### What is expected
Out of the lines below, please list those that hold the string "PPGK".

= = = = =

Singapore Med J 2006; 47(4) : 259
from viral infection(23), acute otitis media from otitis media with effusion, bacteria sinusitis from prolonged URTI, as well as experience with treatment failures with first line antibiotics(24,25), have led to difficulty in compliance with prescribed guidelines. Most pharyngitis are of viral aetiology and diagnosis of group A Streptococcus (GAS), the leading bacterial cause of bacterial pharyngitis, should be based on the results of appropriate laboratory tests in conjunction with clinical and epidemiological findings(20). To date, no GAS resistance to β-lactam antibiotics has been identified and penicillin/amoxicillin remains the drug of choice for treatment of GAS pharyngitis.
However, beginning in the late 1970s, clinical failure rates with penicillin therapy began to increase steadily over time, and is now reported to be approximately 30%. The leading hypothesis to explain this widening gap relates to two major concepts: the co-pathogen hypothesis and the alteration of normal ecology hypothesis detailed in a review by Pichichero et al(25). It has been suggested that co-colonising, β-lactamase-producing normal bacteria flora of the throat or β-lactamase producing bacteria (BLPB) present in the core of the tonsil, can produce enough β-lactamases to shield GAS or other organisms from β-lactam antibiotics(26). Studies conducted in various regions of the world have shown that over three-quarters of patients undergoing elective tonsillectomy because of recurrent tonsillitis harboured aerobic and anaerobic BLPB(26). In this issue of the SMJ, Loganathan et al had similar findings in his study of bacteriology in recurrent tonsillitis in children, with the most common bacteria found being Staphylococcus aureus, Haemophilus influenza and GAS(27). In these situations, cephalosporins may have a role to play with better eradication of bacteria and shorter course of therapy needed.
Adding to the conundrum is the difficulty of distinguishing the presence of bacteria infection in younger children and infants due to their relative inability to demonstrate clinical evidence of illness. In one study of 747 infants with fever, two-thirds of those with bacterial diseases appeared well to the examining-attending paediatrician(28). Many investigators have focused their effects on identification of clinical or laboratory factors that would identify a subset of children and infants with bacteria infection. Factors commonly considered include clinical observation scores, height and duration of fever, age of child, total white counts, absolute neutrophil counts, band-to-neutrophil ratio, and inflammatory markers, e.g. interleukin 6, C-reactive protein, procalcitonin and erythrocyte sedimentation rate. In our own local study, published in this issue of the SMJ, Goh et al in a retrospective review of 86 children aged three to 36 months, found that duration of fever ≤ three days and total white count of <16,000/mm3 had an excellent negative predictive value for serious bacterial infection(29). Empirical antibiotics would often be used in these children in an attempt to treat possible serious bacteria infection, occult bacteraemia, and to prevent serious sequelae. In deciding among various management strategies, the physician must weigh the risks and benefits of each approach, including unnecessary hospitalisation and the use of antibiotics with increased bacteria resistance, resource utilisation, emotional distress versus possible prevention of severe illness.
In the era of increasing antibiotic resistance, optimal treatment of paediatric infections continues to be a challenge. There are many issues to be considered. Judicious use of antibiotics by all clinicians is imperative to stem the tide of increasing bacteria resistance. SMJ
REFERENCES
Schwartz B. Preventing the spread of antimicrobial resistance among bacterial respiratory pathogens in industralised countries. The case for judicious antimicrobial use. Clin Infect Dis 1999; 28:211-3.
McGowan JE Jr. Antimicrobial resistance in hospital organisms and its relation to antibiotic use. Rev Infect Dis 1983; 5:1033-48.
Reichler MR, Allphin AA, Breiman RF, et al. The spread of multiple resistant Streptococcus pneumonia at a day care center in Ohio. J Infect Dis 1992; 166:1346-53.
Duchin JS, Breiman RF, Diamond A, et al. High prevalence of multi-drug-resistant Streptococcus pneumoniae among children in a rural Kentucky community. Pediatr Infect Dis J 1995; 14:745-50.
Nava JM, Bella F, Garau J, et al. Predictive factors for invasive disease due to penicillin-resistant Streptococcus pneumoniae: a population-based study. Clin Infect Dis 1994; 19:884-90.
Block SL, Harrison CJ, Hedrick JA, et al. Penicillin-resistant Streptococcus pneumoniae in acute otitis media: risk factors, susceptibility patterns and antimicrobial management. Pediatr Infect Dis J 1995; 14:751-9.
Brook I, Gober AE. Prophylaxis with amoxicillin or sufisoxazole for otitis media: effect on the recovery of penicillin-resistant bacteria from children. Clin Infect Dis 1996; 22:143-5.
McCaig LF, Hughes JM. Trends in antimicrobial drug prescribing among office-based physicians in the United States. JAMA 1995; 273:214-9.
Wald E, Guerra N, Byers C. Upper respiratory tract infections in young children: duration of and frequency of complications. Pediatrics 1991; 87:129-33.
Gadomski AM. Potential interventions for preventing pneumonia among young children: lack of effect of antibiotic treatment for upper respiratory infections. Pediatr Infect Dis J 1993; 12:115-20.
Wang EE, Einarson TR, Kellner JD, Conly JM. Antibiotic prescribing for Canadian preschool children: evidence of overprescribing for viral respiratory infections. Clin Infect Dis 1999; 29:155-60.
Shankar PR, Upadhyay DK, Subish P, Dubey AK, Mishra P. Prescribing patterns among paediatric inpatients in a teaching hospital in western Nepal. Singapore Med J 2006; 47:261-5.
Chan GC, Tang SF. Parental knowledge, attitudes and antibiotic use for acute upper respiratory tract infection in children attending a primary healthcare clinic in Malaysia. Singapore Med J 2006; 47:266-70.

= = = = =

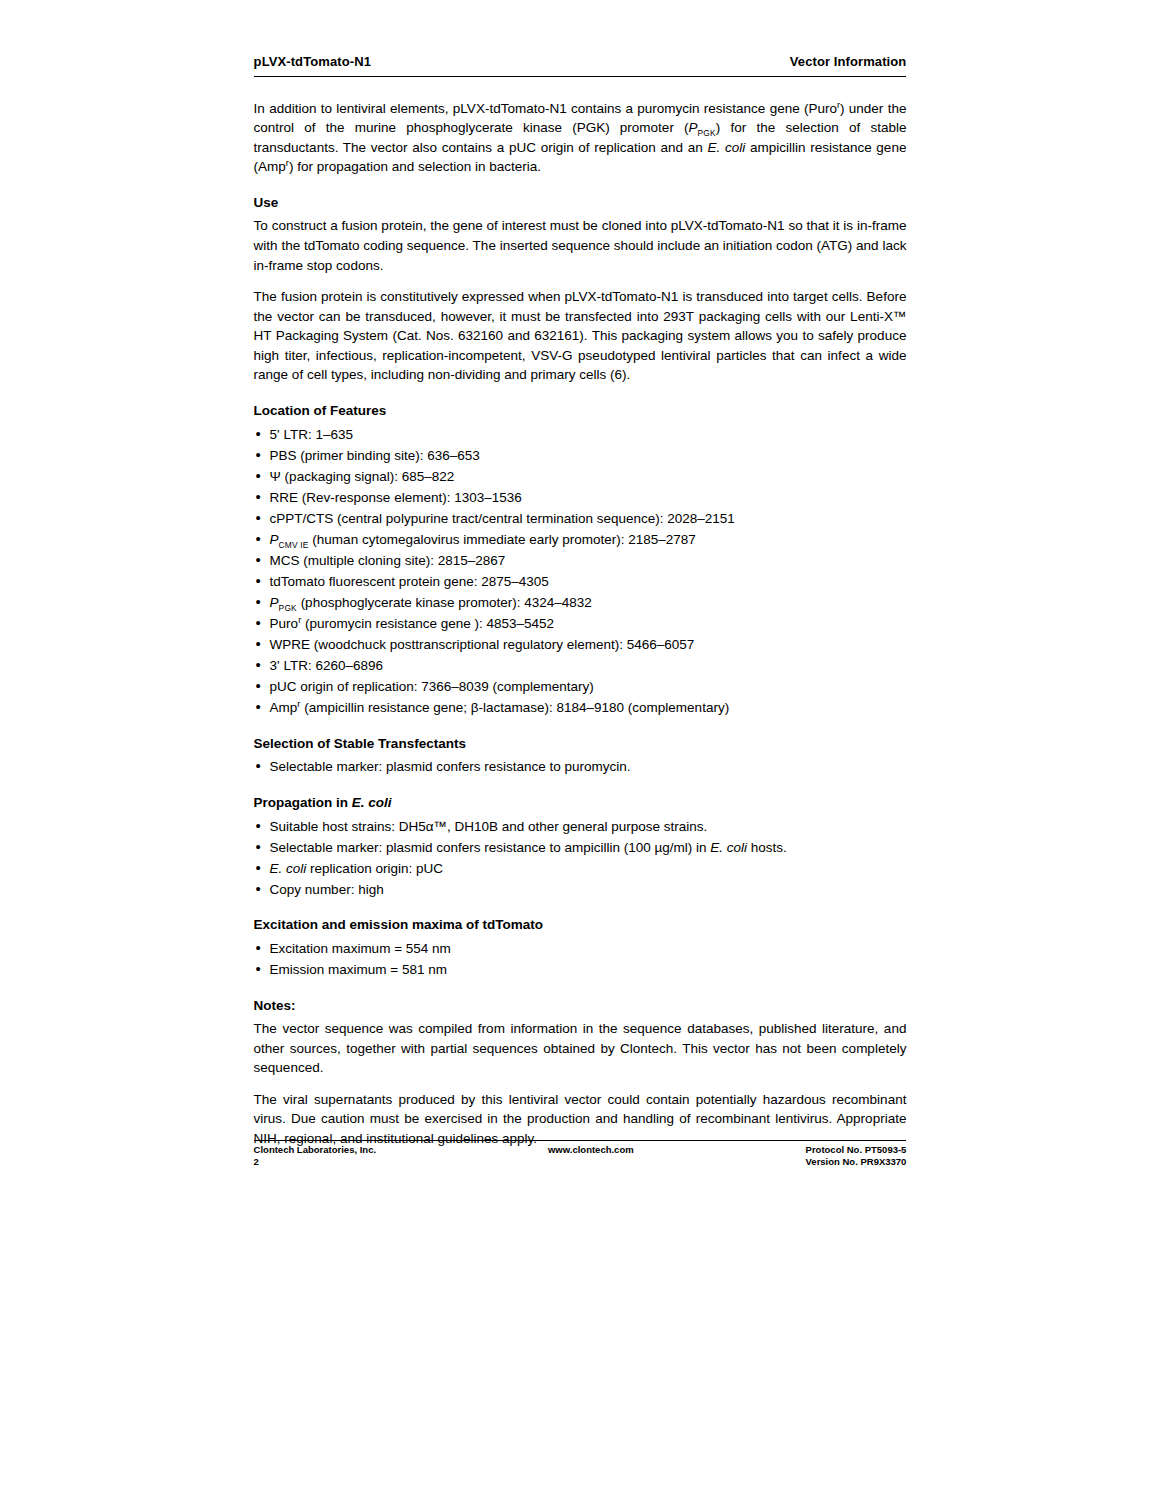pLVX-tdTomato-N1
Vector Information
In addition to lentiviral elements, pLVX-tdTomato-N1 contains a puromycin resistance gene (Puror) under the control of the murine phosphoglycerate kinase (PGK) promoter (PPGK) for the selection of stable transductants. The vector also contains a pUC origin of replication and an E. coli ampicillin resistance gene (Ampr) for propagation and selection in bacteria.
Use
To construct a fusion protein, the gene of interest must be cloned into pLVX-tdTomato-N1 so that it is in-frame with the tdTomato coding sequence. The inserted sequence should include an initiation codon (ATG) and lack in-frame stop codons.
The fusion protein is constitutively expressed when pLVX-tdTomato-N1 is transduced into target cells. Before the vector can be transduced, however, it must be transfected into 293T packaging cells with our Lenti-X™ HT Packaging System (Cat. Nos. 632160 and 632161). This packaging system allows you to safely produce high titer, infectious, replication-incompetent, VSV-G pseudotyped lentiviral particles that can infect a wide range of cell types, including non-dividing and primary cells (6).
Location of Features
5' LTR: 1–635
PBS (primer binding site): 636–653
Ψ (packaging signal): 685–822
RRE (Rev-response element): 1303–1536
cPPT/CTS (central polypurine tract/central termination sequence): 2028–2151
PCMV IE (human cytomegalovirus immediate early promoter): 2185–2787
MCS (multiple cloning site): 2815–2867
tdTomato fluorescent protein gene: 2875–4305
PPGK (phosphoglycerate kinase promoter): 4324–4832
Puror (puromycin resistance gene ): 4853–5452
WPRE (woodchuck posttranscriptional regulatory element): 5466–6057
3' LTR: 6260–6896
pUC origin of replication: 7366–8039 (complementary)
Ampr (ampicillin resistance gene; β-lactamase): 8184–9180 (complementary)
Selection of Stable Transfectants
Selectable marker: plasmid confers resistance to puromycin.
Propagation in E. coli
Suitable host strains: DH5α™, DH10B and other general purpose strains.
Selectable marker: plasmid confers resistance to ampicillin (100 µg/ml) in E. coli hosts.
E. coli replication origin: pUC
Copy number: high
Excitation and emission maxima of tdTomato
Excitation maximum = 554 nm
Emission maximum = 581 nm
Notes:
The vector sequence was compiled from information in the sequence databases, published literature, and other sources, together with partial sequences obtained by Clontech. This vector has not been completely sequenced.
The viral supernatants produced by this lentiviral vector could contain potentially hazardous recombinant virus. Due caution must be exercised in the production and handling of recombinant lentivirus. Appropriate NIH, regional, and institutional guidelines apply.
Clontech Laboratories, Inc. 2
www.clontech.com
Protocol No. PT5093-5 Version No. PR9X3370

= = = = =

### The answer
In addition to lentiviral elements, pLVX-tdTomato-N1 contains a puromycin resistance gene (Puror) under the control of the murine phosphoglycerate kinase (PGK) promoter (PPGK) for the selection of stable transductants. The vector also contains a pUC origin of replication and an E. coli ampicillin resistance gene (Ampr) for propagation and selection in bacteria.
PPGK (phosphoglycerate kinase promoter): 4324–4832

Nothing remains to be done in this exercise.